A New Frontier In Grilling: Fruit, by John Willoughby and Chris Schlesinger, Aug. 3, 1994

"The range of fruit that is amenable to grilling is virtually unlimited, from relative exotica like mangoes to everyday staples like apples and oranges. As a general rule, though, fruits that come from bushes and ground-hugging plants are often too delicate to stand up to grilling, while those that grow on trees have the requisite sturdiness."

Barbecue: The (Unwritten) Lore of the Land, by John Willoughby and Chris Schlesinger, May 18, 1994

"Barbecuing consists of placing a large, tough cut of meat like beef brisket or pork shoulder in an enclosed space and allowing it to cook indirectly by the smoke from a hardwood fire. The temperature is kept below the boiling point (212 degrees), and the very slow cooking process causes the meat's stringy connective tissues to dissolve into gelatin. This process transforms the tough meat into a tender, smoke-filled treat. In other words, while grilling is quick and hot, barbecue is slow and low."

Great American Barbecue, by the Ladies Home Journal, July 1990

"Chris Schlesinger, a Culinary Institute of America graduate, opened East Coast Grill, in Cambridge, in 1985. Originally from Virginia, Schlesinger considered his mission to spread the word to the Northeast about the difference between grilling foods and barbecuing. He spent a year sampling barbecue from Mississippi, Texas and the Carolinas before opening Jake and Earl's Dixie B-B-Q, also in Cambridge, in 1987. His new book is, 'The Thrill of the Grill'."
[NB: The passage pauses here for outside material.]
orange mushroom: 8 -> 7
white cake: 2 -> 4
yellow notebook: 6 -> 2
The Chef as Magician In Love’s Kitchen, by John Willoughby and Chris Schlesinger, Feb. 8, 1995

"With its dual character as both a necessity of daily life and a delight to the senses, food has a long history as a tool of sorcery. This tradition originated in the days when the physical world was considered merely an imperfect reflection of the spiritual world, and every mundane act was therefore rife with cosmic implications."
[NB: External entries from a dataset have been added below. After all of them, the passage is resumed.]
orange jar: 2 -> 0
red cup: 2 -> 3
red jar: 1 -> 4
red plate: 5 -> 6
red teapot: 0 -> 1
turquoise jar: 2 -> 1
From the Ashes, Dinner! by John Willoughby and Chris Schlesinger, Oct. 25, 1995

"Back at the dawn of culinary history, even before some cave-dwelling Escoffier thought of suspending food over flames, a more primitive culinary theorist threw some food into the coals of a dying fire and left it there to cook. As cooking goes, that's about as primal as it gets."